■ EXTRAIT ■
En tête du classement mondial de sa discipline depuis deux ans, Anouck Jaubert cumule, à 25 ans, 14 victoires en Coupe du monde. La jeune femme a décidé depuis l’année dernière de se lancer dans l’aventure de la qualification à l’épreuve olympique : le combiné. Difficulté et bloc font désormais partie de sa planification. Plongée dans le quotidien d’une des grimpeuses les plus rapides du monde, qui sera peut-être bientôt une athlète olympique ?
7h30, le réveil sonne, Anouck Jaubert ne bouge pas. Seul un œil s’entre-ouvre. « Je n’ai jamais trop été du matin, confie la jeune femme. Il y a des jours où j’attends encore une demi-heure après la sonnerie du réveil avant de me lever. Mais aujourd’hui, nous sommes en stage, c’est un peu exceptionnel. De savoir que j’ai plein de partenaires d’entraînement et un nouveau circuit de blocs à tester, c’est très motivant. »

■ DONNÉES ■
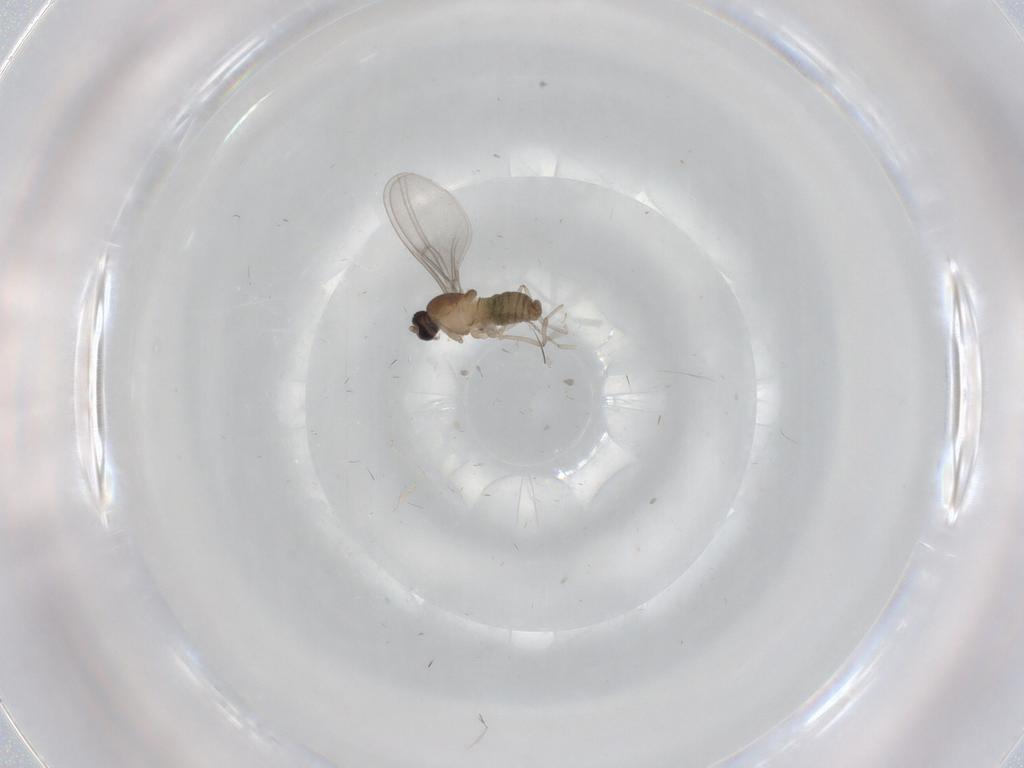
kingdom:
...
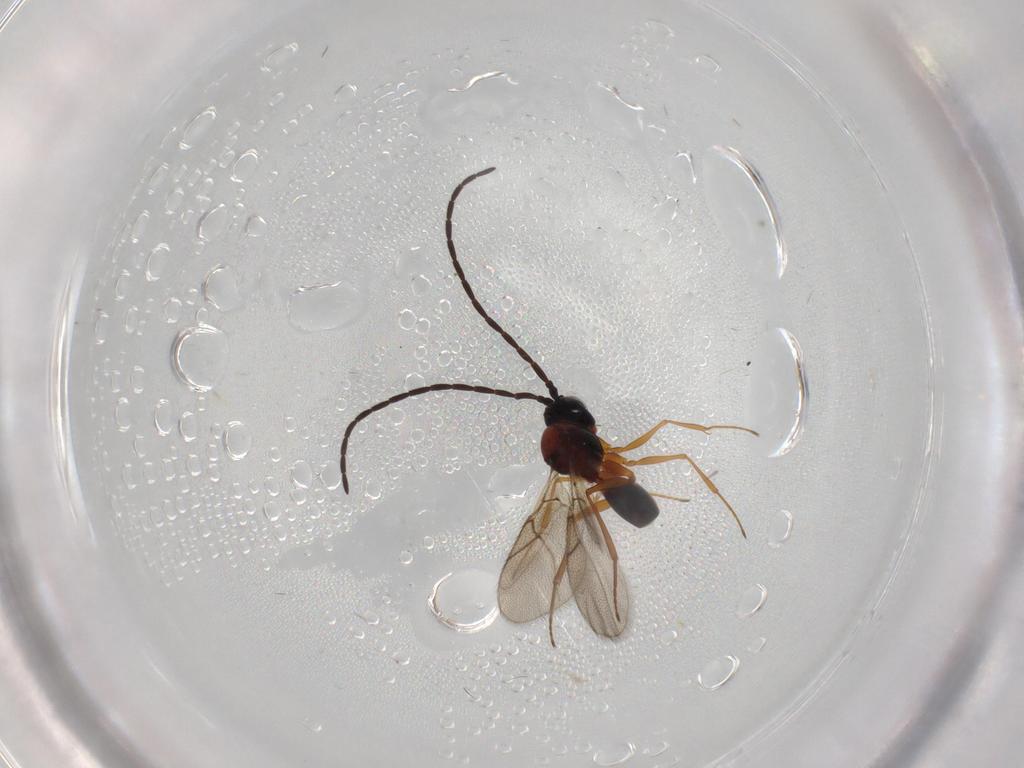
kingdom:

■ CONSIGNES ■
#1 Répondez à ces questions sur le texte sur Anouck Jaubert :
(a) Combien de victoires en Coupe du monde Anouck Jaubert compte-t-elle ?
(b) Quelle épreuve olympique a-t-elle décidé de viser ?
(c) À quelle heure sonne son réveil ?
#2 Poursuivez le texte sur Anouck Jaubert à partir de l'endroit où il s'arrête.
Les données forment un ensemble à part, sans lien avec le texte sur Anouck Jaubert.

■ RÉPONSES ■
#1
(a) Elle compte 14 victoires en Coupe du monde.
(b) Elle vise le combiné.
(c) Son réveil sonne à 7h30.

#2
Le petit déjeuner, fromage blanc/céréales, est vite avalé pour revêtir la tenue de l’équipe de France, de rigueur. Au pôle, les entraînements commencent d’habitude à 9h30 mais, aujourd’hui, le rendez-vous est fixé à 9h pour le début du circuit de bloc : une simulation de qualifications type « coupe du monde ». Anouck Jaubert décolle de son appartement, situé dans le centre-ville de Grenoble. Une petite trentaine de minutes de route qu’elle connait aujourd’hui par cœur. « Ça fait dix ans que je m’entraîne ici. J’y vais presque tous les jours à raison de 2 à 3 séances quotidiennes. C’est un peu comme si j’allais au boulot. » Cette année, pour le suivi de la planification des athlètes dont ils ont la charge, le staff de l’équipe de France s’est équipé d’un logiciel dédié : Ekyno. « Il permet aux entraîneurs de prévoir les séances que nous devons faire sur une semaine, puis à nous de nous organiser plus librement pour les assurer en fonction de notre planning personnel. C’est très pratique, confie Anouck Jaubert. Cela m’a fait gagner en autonomie et me permet de pouvoir m’entraîner aussi de temps en temps dans des salles d’escalade de Grenoble, pour varier les supports et les ouvertures. »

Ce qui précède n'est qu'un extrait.